Hypertrophic cardiomyopathy (HCM) is a genetic cardiac disorder characterized by left ventricular hypertrophy (LVH), which can lead to left ventricular outflow tract (LVOT) obstruction. Traditional treatments often provide limited symptom relief and may not adequately reduce the LVOT gradient. Myosin inhibitors, such as Aficamten , offer a new therapeutic approach by modulating myocardial contractility and improving symptoms. This paper evaluated the efficacy and safety of Aficamten in patients with symptomatic HCM. We conducted a comprehensive literature review of studies evaluating Aficamten for symptomatic HCM, including clinical trials and observational studies up to July 2024. Data on efficacy, safety, and patient outcomes were extracted and analyzed from a total of 10 studies involving 1,067 patients. Aficamten demonstrated substantial efficacy in reducing the LVOT gradient, with dose-dependent reductions ranging from 3.6 % to 48.6 %. It also improved symptoms, with 82.3 % of patients experiencing reduced left ventricular ejection fraction (LVEF) and notable improvements in New York Heart Association (NYHA) functional class. Exercise capacity was enhanced, as indicated by increased peak oxygen uptake. Safety profiles were generally favorable, though some serious adverse events, such as atrial fibrillation and cardiac dysfunction, were reported. Aficamten was well-tolerated overall, with manageable dose-dependent adverse effects. Aficamten represents a promising advance in the management of symptomatic HCM, offering significant reductions in LVOT gradient and improvement in symptoms and exercise capacity. Its safety profile is generally favorable, although ongoing monitoring is necessary to manage potential adverse effects. Future research should focus on long-term outcomes, comparative effectiveness, and real-world evidence.

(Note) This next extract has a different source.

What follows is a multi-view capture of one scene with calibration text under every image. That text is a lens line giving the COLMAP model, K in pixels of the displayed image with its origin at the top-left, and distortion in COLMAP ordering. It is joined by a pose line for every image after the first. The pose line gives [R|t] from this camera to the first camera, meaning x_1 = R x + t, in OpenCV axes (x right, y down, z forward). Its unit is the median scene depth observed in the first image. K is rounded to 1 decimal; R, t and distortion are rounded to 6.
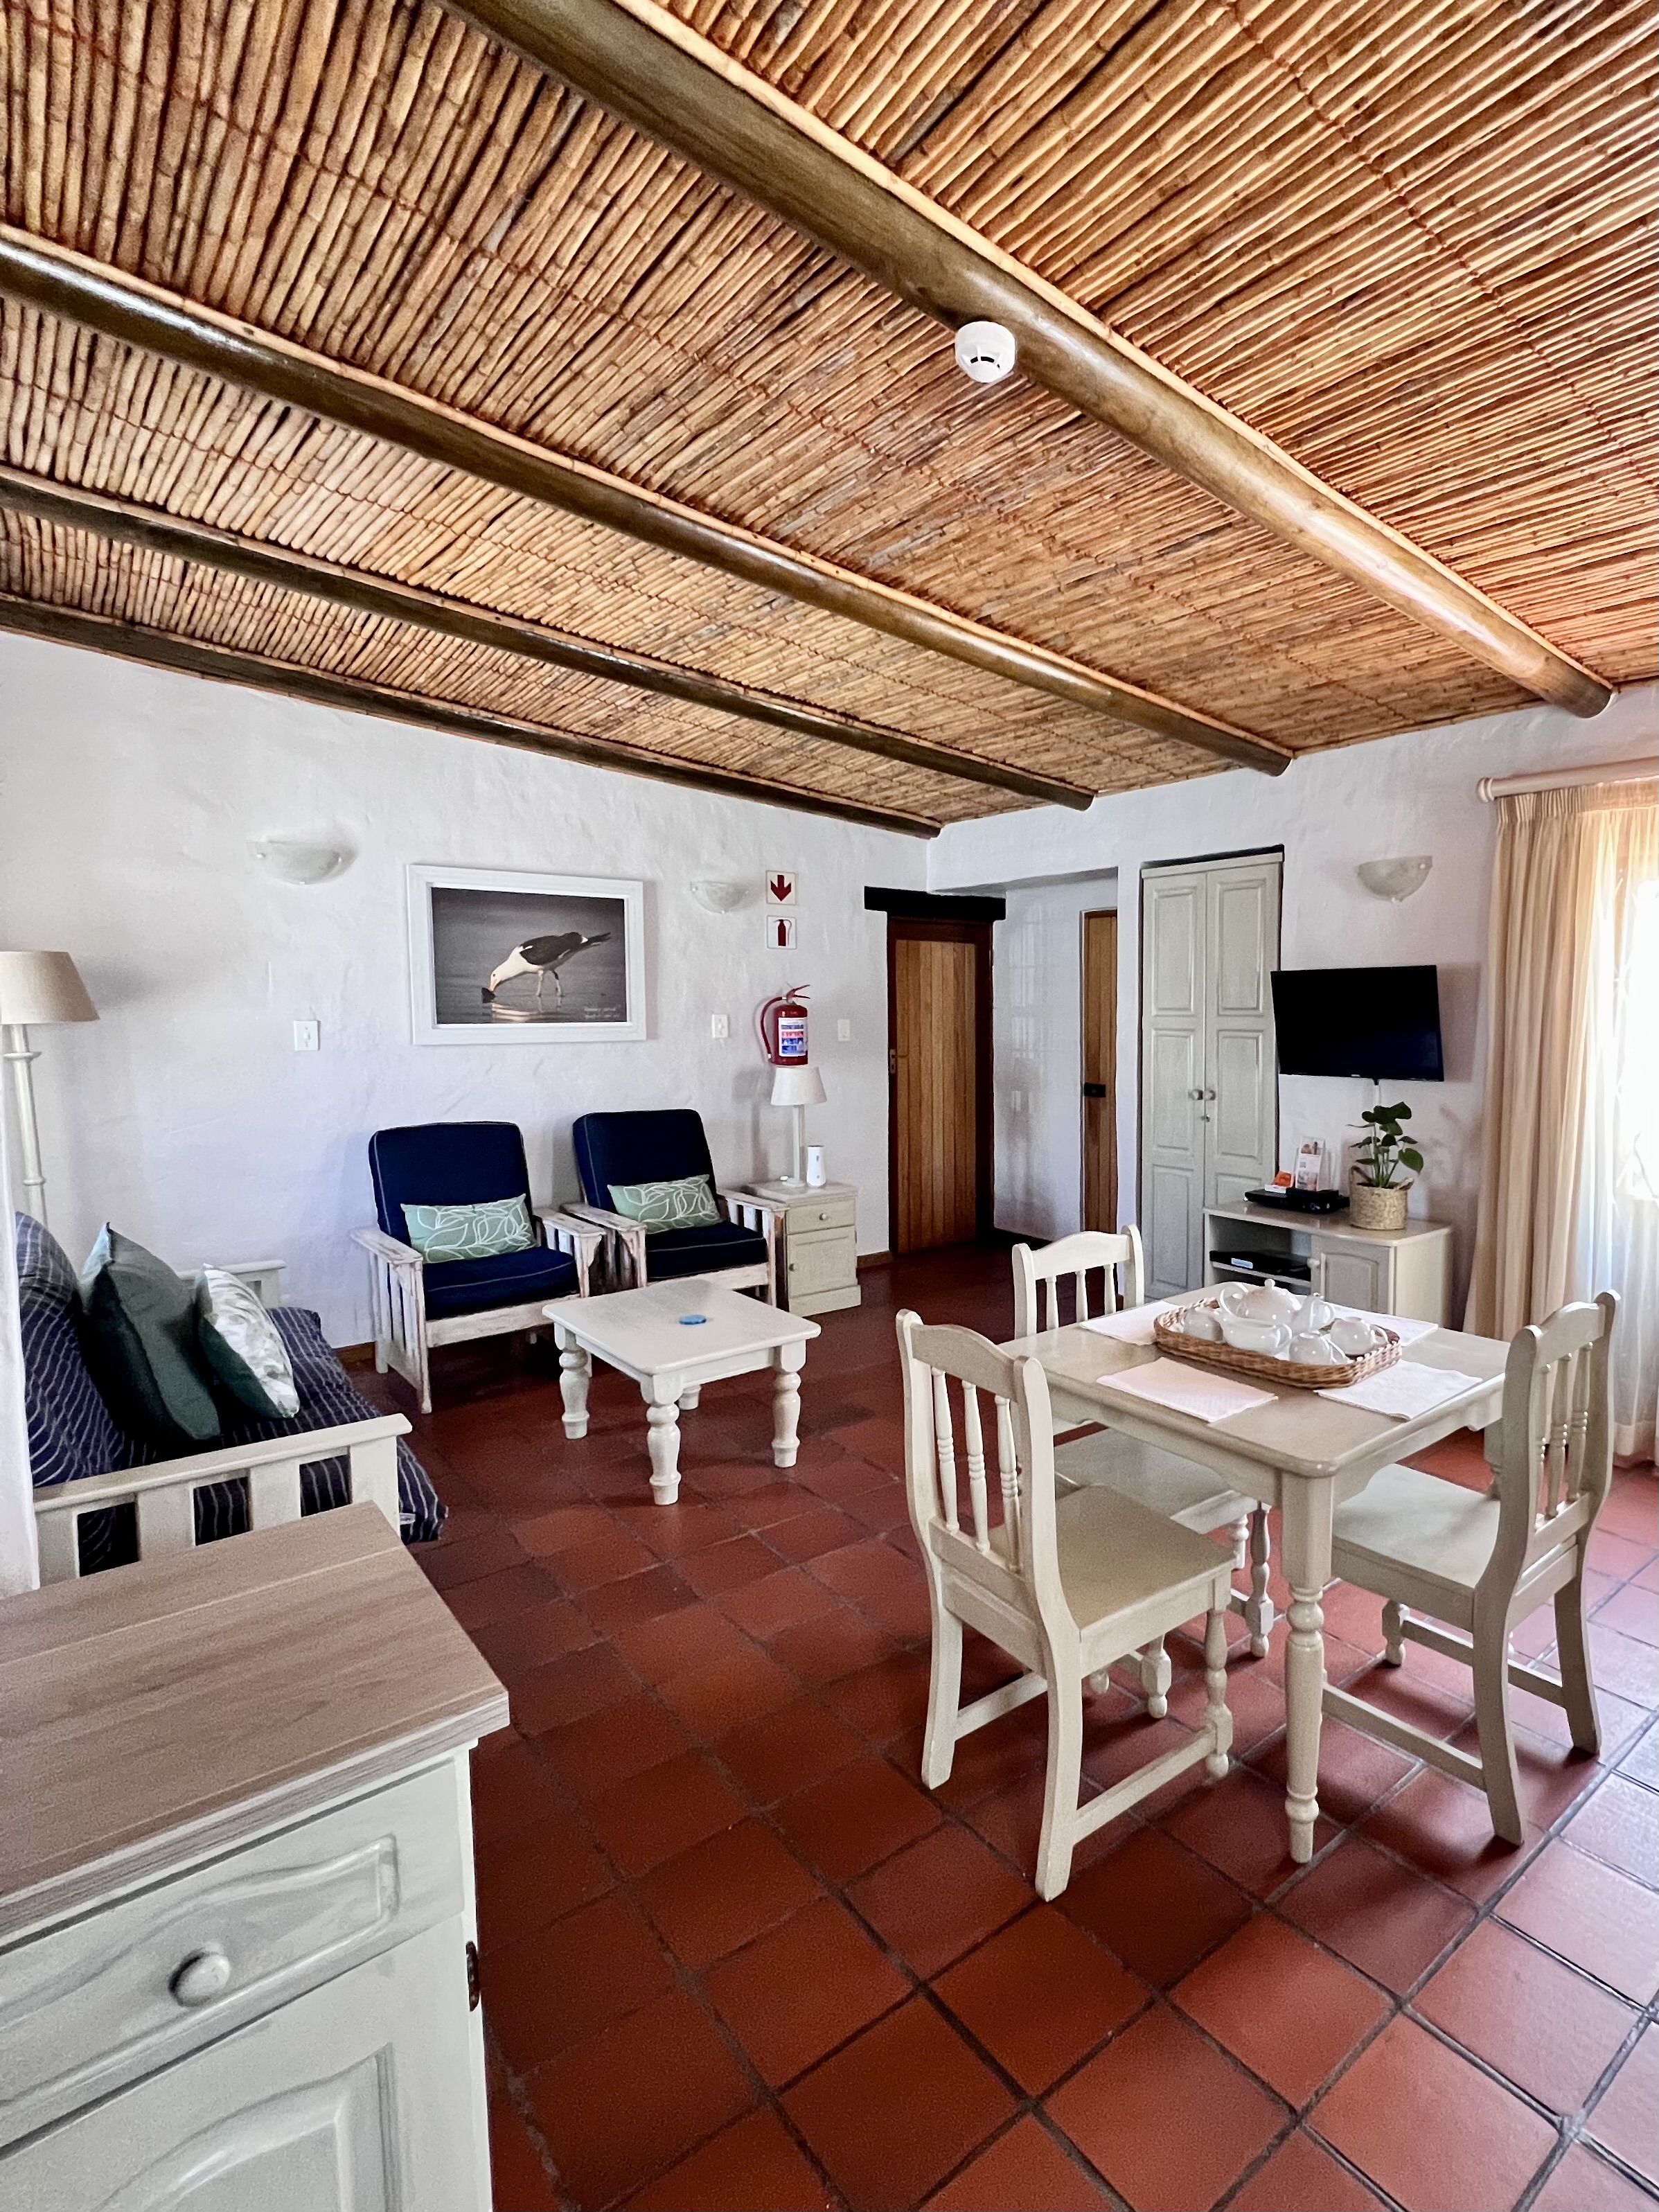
lens RADIAL K [[883.8, 0, 833.3], [0, 883.8, 1086.0], [0, 0, 1]] dist [0.000145, 0.000015]
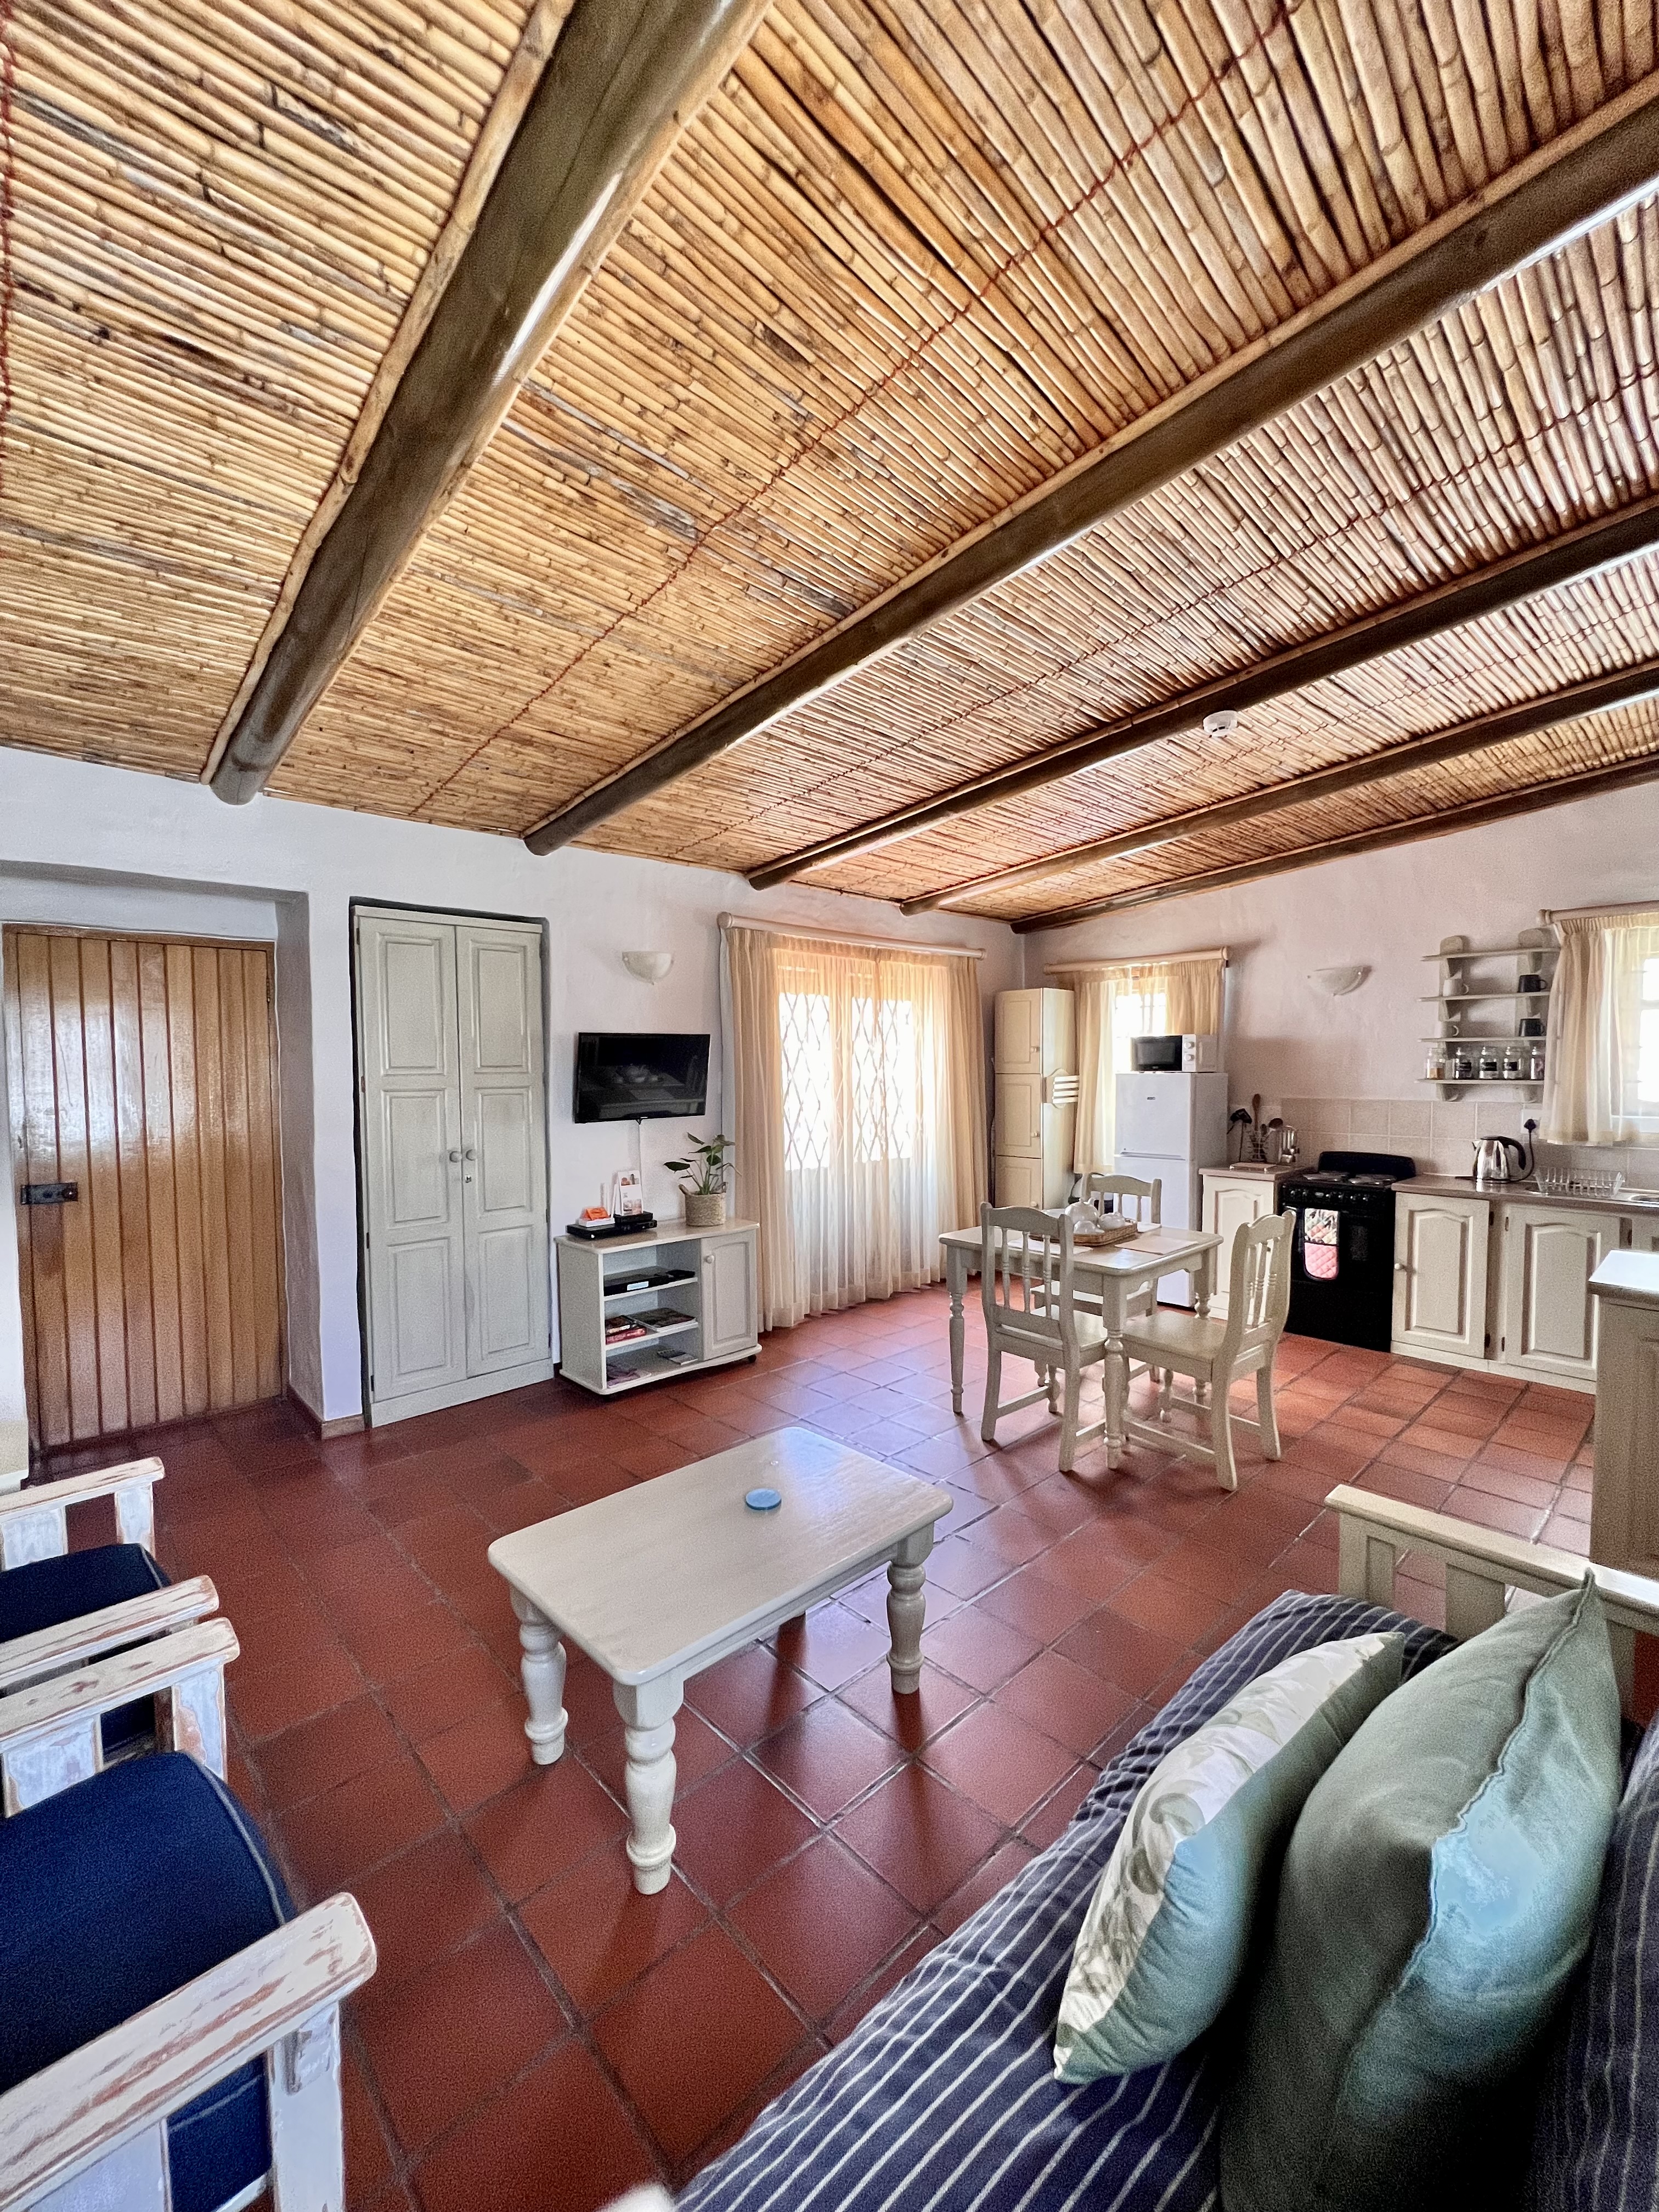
lens RADIAL K [[887.5, 0, 832.5], [0, 887.5, 1103.9], [0, 0, 1]] dist [-0.002874, 0.000518]
pose [[-0.023830, -0.045133, 0.998697, -1.769312], [0.098763, 0.993987, 0.047277, -0.165083], [-0.994826, 0.099760, -0.019229, 1.938628]]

肥厚型心肌病(HCM)是一种遗传性心脏病,其特征为左心室肥厚(LVH),可能导致左心室流出道(LVOT)阻塞。传统治疗方法往往只能提供有限的症状缓解,并且可能无法充分降低 LVOT 梯度。肌球蛋白抑制剂,如 Aficamten,可以通过调节心肌收缩力和改善症状提供新的治疗方法。本文评估了 Aficamten 在有症状的 HCM 患者中的疗效和安全性。我们对评估 Aficamten 治疗有症状的 HCM 的研究进行了全面的文献回顾,包括截至 2024 年 7 月的临床试验和观察性研究。从总共 10 项涉及 1067 名患者的研究中提取并分析了疗效、安全性和患者结局的数据。Aficamten 在降低 LVOT 梯度方面表现出显著的疗效,剂量依赖性降低幅度为 3.6%至 48.6%。它还改善了症状,82.3%的患者左心室射血分数(LVEF)降低,纽约心脏协会(NYHA)功能分级显著改善。运动能力增强,峰值摄氧量增加。安全性概况总体良好,尽管报告了一些严重的不良事件,如心房颤动和心功能障碍。Aficamten 总体上耐受性良好,剂量依赖性不良反应可管理。Aficamten 代表了治疗有症状的 HCM 的一项有希望的进展,显著降低了 LVOT 梯度,并改善了症状和运动能力。其安全性概况总体良好,但需要进行持续监测以管理潜在的不良反应。未来的研究应侧重于长期结局、比较有效性和真实世界证据。